Discoveries over the past 12 months in the field of inborn errors of immunity have further identified non-redundant functions of key genes in human immune cell development, host defense, and immune regulation. In some cases, these functions go well beyond what may have been expected or anticipated based on animal models (e.g., TBX21 [25]).
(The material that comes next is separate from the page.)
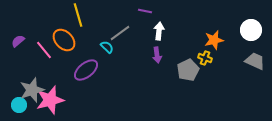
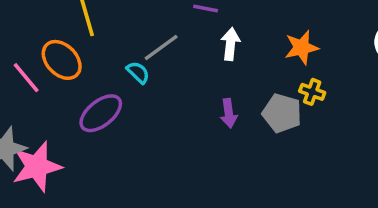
orange star: (214, 40) -> (301, 47), moved
purple arrow: (157, 55) -> (229, 113), moved
gray pentagon: (188, 70) -> (282, 113), turned -30

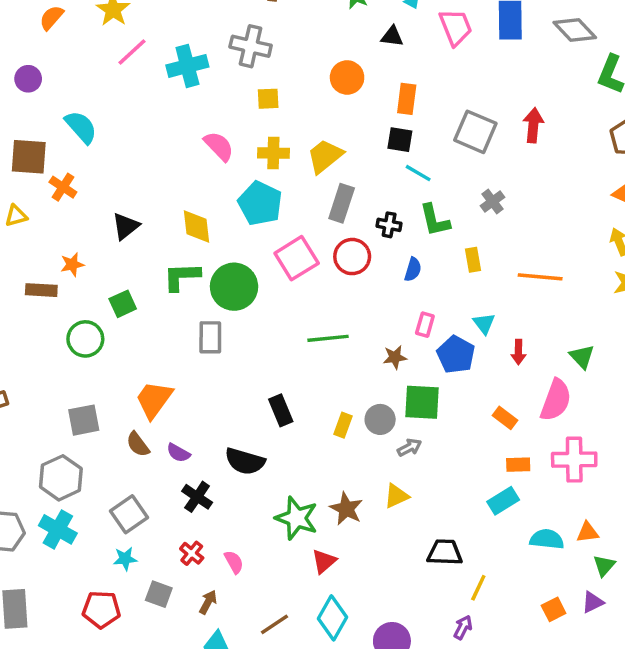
They have also already highlighted the heterogenous phenotypes that can result from variants in the same gene (e.g., CDC42 [33,34,35,36,37,38,39, 52]), indicated that significant diseases can arise from mono-allelic or bi-allelic loss of function (IL6ST [9], RIPK1 [42, 43]) or bi-allelic loss- or gain-of-function (CEBPE [24], STAT2 [40, 41]) variants in the same gene, or from autoAb phenocopies of monogenic lesions (e.g., COVID19 and anti-IFN Abs) [48], and identified novel somatic mutations as pathogenic causes of immune disorders (UBA1) [47]. Importantly, they have also provided opportunities for therapeutic interventions, such as JAK inhibitors to treat STAT2 gain of function [40, 41] or SOCS1 deficiency [22], IFNγ to treat mycobacterial disease [25, 26], or early IFN-β or IFN-α2a treatment of SARS-CoV2 infection in COVID-19 patients with autoantibodies against IFN-α or IFN-ω [67] or impaired type 1 IFN responses [70]. This snapshot of genetic discoveries underpinning human immune disorders further highlights the critical contributions of inborn errors of immunity to our broader understanding of basic, translational, and clinical immunology.